→ Task prompt:
Copy out all of the data below with no alterations.

→ Extracted information:
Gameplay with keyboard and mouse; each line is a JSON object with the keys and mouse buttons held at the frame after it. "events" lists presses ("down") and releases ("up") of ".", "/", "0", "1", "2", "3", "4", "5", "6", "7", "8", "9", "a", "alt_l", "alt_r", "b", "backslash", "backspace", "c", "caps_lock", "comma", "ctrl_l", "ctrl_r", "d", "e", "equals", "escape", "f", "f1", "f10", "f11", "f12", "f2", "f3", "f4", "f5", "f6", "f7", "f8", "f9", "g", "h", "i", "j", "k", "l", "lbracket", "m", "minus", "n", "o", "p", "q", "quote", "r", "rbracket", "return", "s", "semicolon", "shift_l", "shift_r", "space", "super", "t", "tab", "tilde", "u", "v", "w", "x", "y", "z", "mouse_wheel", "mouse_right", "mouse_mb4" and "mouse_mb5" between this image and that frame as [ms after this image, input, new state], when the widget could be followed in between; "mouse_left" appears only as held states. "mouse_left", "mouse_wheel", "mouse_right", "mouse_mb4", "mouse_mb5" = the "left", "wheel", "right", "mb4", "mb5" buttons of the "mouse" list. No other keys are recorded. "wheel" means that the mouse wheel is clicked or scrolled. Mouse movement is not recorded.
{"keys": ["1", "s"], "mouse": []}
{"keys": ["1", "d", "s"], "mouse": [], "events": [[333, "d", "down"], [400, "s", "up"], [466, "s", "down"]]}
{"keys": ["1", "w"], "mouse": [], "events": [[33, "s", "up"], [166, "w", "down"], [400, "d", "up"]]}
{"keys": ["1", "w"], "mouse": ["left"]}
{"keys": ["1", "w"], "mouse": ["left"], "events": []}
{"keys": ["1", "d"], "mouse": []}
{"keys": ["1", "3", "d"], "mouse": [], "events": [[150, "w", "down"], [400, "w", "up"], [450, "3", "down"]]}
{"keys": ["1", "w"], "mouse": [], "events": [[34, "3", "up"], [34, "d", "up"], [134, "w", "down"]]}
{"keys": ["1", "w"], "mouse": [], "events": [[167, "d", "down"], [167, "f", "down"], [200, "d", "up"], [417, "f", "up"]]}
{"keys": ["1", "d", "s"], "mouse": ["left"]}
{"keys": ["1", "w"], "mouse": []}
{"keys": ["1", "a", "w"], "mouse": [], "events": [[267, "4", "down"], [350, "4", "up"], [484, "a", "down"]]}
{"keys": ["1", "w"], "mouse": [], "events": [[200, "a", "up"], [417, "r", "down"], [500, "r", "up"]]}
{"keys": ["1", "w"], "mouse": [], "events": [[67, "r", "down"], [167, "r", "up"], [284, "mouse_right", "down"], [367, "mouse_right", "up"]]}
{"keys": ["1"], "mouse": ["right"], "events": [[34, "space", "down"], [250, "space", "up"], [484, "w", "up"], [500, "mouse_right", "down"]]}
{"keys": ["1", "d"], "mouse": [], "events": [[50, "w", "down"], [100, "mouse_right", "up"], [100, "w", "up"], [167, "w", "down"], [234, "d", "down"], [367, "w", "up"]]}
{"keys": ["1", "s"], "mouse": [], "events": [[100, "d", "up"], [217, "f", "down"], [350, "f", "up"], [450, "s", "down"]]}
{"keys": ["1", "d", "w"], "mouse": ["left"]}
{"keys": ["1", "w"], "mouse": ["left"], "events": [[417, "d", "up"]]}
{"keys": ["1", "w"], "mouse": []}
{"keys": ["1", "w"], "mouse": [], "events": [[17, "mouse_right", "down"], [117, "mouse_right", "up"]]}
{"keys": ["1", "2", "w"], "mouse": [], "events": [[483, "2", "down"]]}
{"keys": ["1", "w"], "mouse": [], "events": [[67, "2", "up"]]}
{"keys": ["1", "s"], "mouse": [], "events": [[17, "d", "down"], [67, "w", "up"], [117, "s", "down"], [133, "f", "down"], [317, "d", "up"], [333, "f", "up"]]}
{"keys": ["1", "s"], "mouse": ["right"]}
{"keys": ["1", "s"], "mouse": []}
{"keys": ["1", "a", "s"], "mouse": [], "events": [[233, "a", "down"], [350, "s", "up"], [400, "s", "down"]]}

→ Exercise solution:
Gameplay with keyboard and mouse; each line is a JSON object with the keys and mouse buttons held at the frame after it. "events" lists presses ("down") and releases ("up") of ".", "/", "0", "1", "2", "3", "4", "5", "6", "7", "8", "9", "a", "alt_l", "alt_r", "b", "backslash", "backspace", "c", "caps_lock", "comma", "ctrl_l", "ctrl_r", "d", "e", "equals", "escape", "f", "f1", "f10", "f11", "f12", "f2", "f3", "f4", "f5", "f6", "f7", "f8", "f9", "g", "h", "i", "j", "k", "l", "lbracket", "m", "minus", "n", "o", "p", "q", "quote", "r", "rbracket", "return", "s", "semicolon", "shift_l", "shift_r", "space", "super", "t", "tab", "tilde", "u", "v", "w", "x", "y", "z", "mouse_wheel", "mouse_right", "mouse_mb4" and "mouse_mb5" between this image and that frame as [ms after this image, input, new state], when the widget could be followed in between; "mouse_left" appears only as held states. "mouse_left", "mouse_wheel", "mouse_right", "mouse_mb4", "mouse_mb5" = the "left", "wheel", "right", "mb4", "mb5" buttons of the "mouse" list. No other keys are recorded. "wheel" means that the mouse wheel is clicked or scrolled. Mouse movement is not recorded.
{"keys": ["1", "s"], "mouse": []}
{"keys": ["1", "d", "s"], "mouse": [], "events": [[333, "d", "down"], [400, "s", "up"], [466, "s", "down"]]}
{"keys": ["1", "w"], "mouse": [], "events": [[33, "s", "up"], [166, "w", "down"], [400, "d", "up"]]}
{"keys": ["1", "w"], "mouse": ["left"]}
{"keys": ["1", "w"], "mouse": ["left"], "events": []}
{"keys": ["1", "d"], "mouse": []}
{"keys": ["1", "3", "d"], "mouse": [], "events": [[150, "w", "down"], [400, "w", "up"], [450, "3", "down"]]}
{"keys": ["1", "w"], "mouse": [], "events": [[34, "3", "up"], [34, "d", "up"], [134, "w", "down"]]}
{"keys": ["1", "w"], "mouse": [], "events": [[167, "d", "down"], [167, "f", "down"], [200, "d", "up"], [417, "f", "up"]]}
{"keys": ["1", "d", "s"], "mouse": ["left"]}
{"keys": ["1", "w"], "mouse": []}
{"keys": ["1", "a", "w"], "mouse": [], "events": [[267, "4", "down"], [350, "4", "up"], [484, "a", "down"]]}
{"keys": ["1", "w"], "mouse": [], "events": [[200, "a", "up"], [417, "r", "down"], [500, "r", "up"]]}
{"keys": ["1", "w"], "mouse": [], "events": [[67, "r", "down"], [167, "r", "up"], [284, "mouse_right", "down"], [367, "mouse_right", "up"]]}
{"keys": ["1"], "mouse": ["right"], "events": [[34, "space", "down"], [250, "space", "up"], [484, "w", "up"], [500, "mouse_right", "down"]]}
{"keys": ["1", "d"], "mouse": [], "events": [[50, "w", "down"], [100, "mouse_right", "up"], [100, "w", "up"], [167, "w", "down"], [234, "d", "down"], [367, "w", "up"]]}
{"keys": ["1", "s"], "mouse": [], "events": [[100, "d", "up"], [217, "f", "down"], [350, "f", "up"], [450, "s", "down"]]}
{"keys": ["1", "d", "w"], "mouse": ["left"]}
{"keys": ["1", "w"], "mouse": ["left"], "events": [[417, "d", "up"]]}
{"keys": ["1", "w"], "mouse": []}
{"keys": ["1", "w"], "mouse": [], "events": [[17, "mouse_right", "down"], [117, "mouse_right", "up"]]}
{"keys": ["1", "2", "w"], "mouse": [], "events": [[483, "2", "down"]]}
{"keys": ["1", "w"], "mouse": [], "events": [[67, "2", "up"]]}
{"keys": ["1", "s"], "mouse": [], "events": [[17, "d", "down"], [67, "w", "up"], [117, "s", "down"], [133, "f", "down"], [317, "d", "up"], [333, "f", "up"]]}
{"keys": ["1", "s"], "mouse": ["right"]}
{"keys": ["1", "s"], "mouse": []}
{"keys": ["1", "a", "s"], "mouse": [], "events": [[233, "a", "down"], [350, "s", "up"], [400, "s", "down"]]}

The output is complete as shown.